Nell'articolo sulla Chiesa della Madonna di San Nicola a Vitorchiano, in quale data la nuova struttura venne consacrata?

ARTICOLO ->
+-------+
Chiesa della Madonna di San Nicola – Vitorchiano (VT)


 

Cenni Storici

Nota al popolo come chiesa delle Monache si trova fuori della cerchia delle mura, in Via Borgo Cavour a qualche centinaio di metri dal paese, sulla strada per Viterbo, vi è annesso un monastero di monache clarisse.
La Chiesa della Madonna di San Nicola e l’annesso monastero furono edificati nella seconda metà del XV secolo.
La nuova struttura fu consacrata e dedicata alla Madonna di San Nicola il 10 maggio 1533.
Ad essa apportarono un contributo costruttivo di rilievo, artigiani lombardi che operarono a Vitorchiano in quel periodo.
 

Aspetto esterno

La facciata, a conci di peperino, è a capanna con rosone al centro leggermente strombato, con ai lati, due finestre rettangolari, ed in alto, il monogramma di San Bernardino.
+-------+
CONTENUTO DEI DATI ->

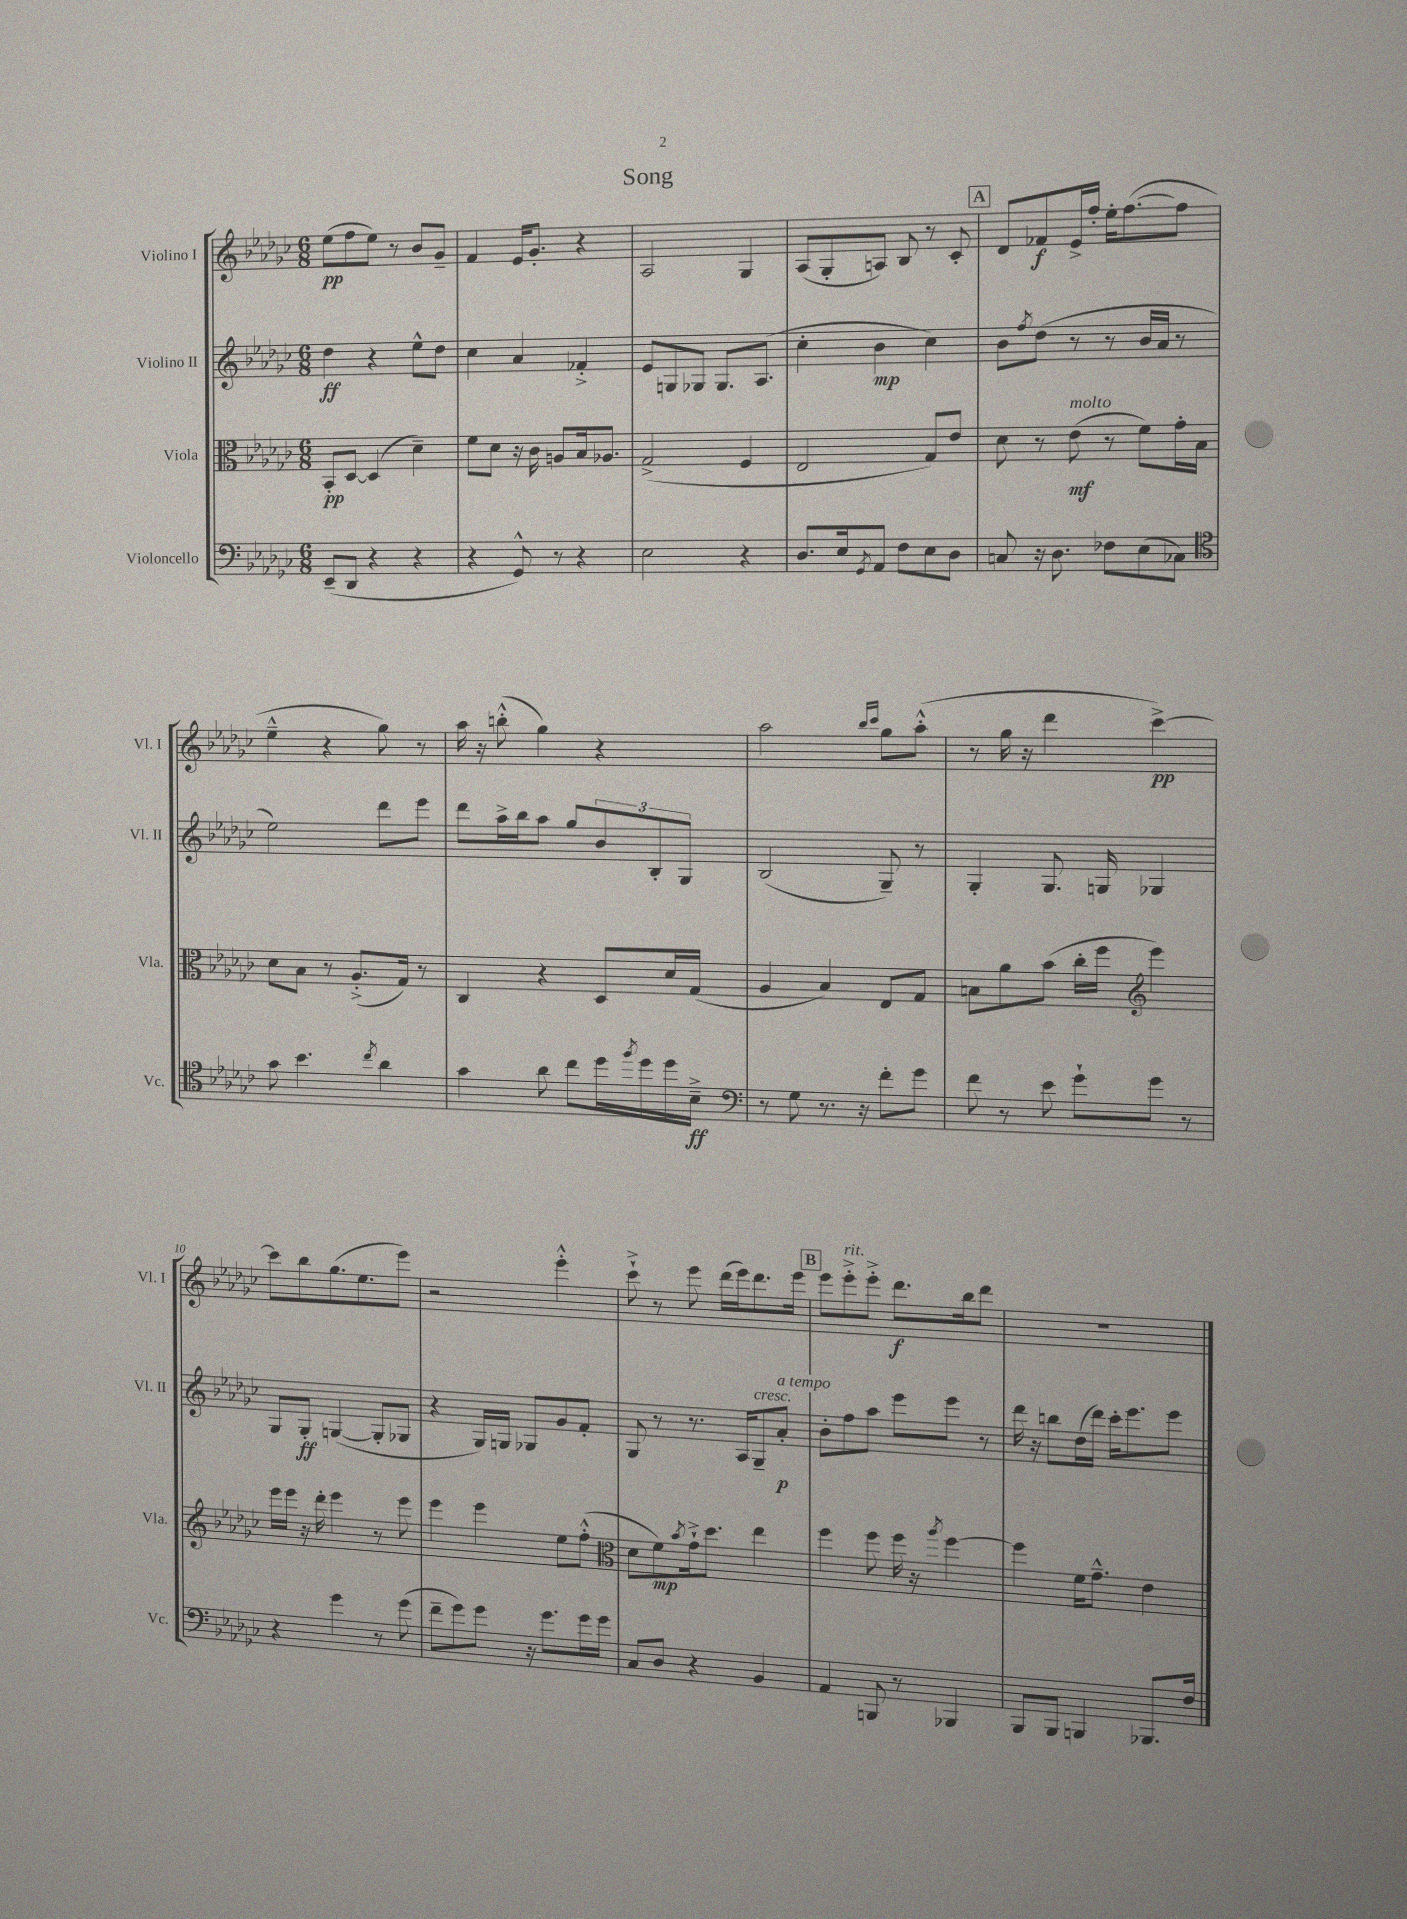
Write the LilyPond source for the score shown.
+-------+
RISPOSTA -> Il 10 maggio 1533.